Three new low-floor tramcars were purchased from Bombardier, numbered 501–503. The purchase price was €4.6 million each. In addition, three old trams (VIII, X and XI) from the then-current fleet were chosen to be retained and modernized through rebuilding of their chassis, and the fitting of dual traction control systems. The emergency braking system was converted to magnetic track brakes instead of the caliper brakes previously used. Trolley pole current collection was replaced by pantograph collection with the change; the overhead wires were modified accordingly. The first of three new Bombardier vehicles arrived on 2 April 2009; the other two cars followed in early May. The delivery of the three rebuilt old cars took place at a later date. In 2011 a fourth Bombardier tramcar was delivered, numbered 504 and identical to the other three. The total cost for the conversion amounted to €35 million, €20 million for the vehicles and €15 million for the rebuilding of the line including the extended operation to the main square.

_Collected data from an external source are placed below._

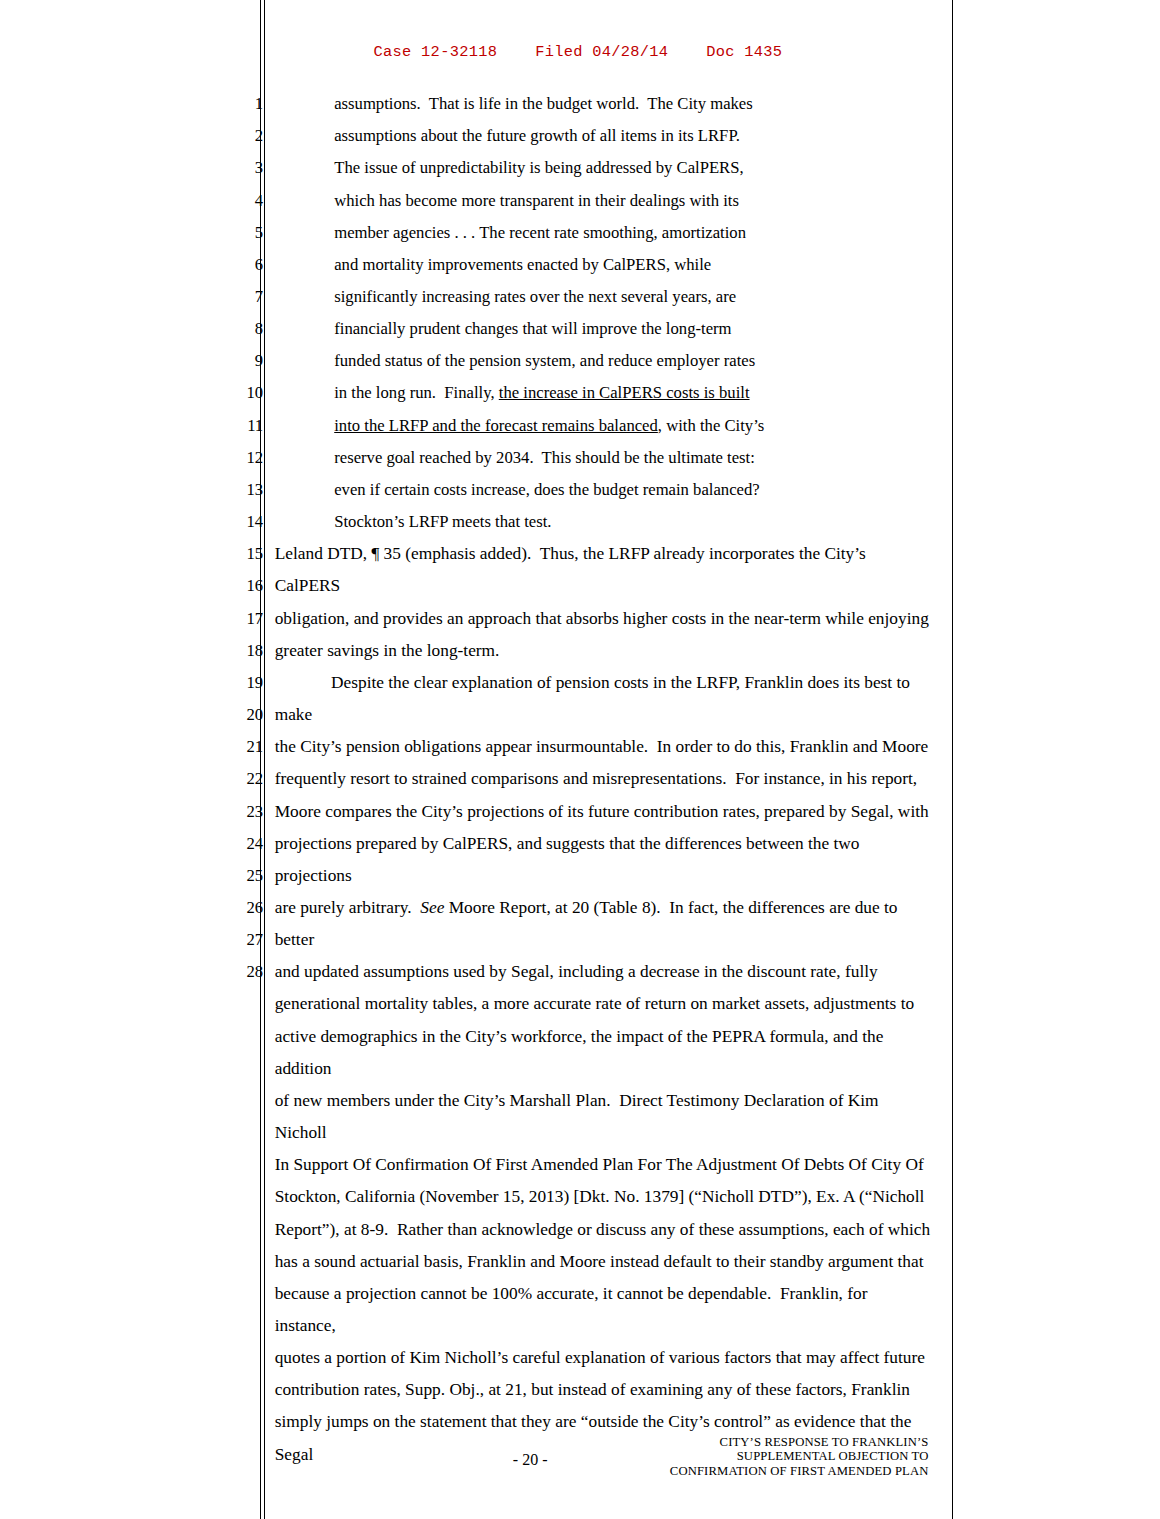Case 12-32118 Filed 04/28/14 Doc 1435
1
2
3
4
5
6
7
8
9
10
11
12
13
14
15
16
17
18
19
20
21
22
23
24
25
26
27
28
assumptions. That is life in the budget world. The City makes assumptions about the future growth of all items in its LRFP. The issue of unpredictability is being addressed by CalPERS, which has become more transparent in their dealings with its member agencies . . . The recent rate smoothing, amortization and mortality improvements enacted by CalPERS, while significantly increasing rates over the next several years, are financially prudent changes that will improve the long-term funded status of the pension system, and reduce employer rates in the long run. Finally, the increase in CalPERS costs is built into the LRFP and the forecast remains balanced, with the City’s reserve goal reached by 2034. This should be the ultimate test: even if certain costs increase, does the budget remain balanced? Stockton’s LRFP meets that test.
Leland DTD, ¶ 35 (emphasis added). Thus, the LRFP already incorporates the City’s CalPERS
obligation, and provides an approach that absorbs higher costs in the near-term while enjoying
greater savings in the long-term.
Despite the clear explanation of pension costs in the LRFP, Franklin does its best to make
the City’s pension obligations appear insurmountable. In order to do this, Franklin and Moore
frequently resort to strained comparisons and misrepresentations. For instance, in his report,
Moore compares the City’s projections of its future contribution rates, prepared by Segal, with
projections prepared by CalPERS, and suggests that the differences between the two projections
are purely arbitrary. See Moore Report, at 20 (Table 8). In fact, the differences are due to better
and updated assumptions used by Segal, including a decrease in the discount rate, fully
generational mortality tables, a more accurate rate of return on market assets, adjustments to
active demographics in the City’s workforce, the impact of the PEPRA formula, and the addition
of new members under the City’s Marshall Plan. Direct Testimony Declaration of Kim Nicholl
In Support Of Confirmation Of First Amended Plan For The Adjustment Of Debts Of City Of
Stockton, California (November 15, 2013) [Dkt. No. 1379] (“Nicholl DTD”), Ex. A (“Nicholl
Report”), at 8-9. Rather than acknowledge or discuss any of these assumptions, each of which
has a sound actuarial basis, Franklin and Moore instead default to their standby argument that
because a projection cannot be 100% accurate, it cannot be dependable. Franklin, for instance,
quotes a portion of Kim Nicholl’s careful explanation of various factors that may affect future
contribution rates, Supp. Obj., at 21, but instead of examining any of these factors, Franklin
simply jumps on the statement that they are “outside the City’s control” as evidence that the Segal
- 20 -
CITY’S RESPONSE TO FRANKLIN’S
SUPPLEMENTAL OBJECTION TO
CONFIRMATION OF FIRST AMENDED PLAN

The changes have caused the Pöstlingbergbahn to be more closely integrated into the urban transport system. From the Hauptplatz (literally, the "main square") in the city centre, passengers, including tourists travelling by rail from the boat docks, can now travel through to Pöstlingberg. The official opening of the rebuilt and extended Pöstlingbergbahn was held on 29 May 2009, in time to celebrate the line's 111th anniversary.

==Museum==
A museum has been created at the old lower station of the line at Urfahr. This relates the history and the current state of the Pöstlingbergbahn. Information about various topics such as history, technology, and the vehicles is presented, along with smaller exhibits such as examples of rails, pantographs and the clasp brakes. Outside the station building, the original meter gauge tracks have been retained and used to display open and closed carriages from the original rolling stock.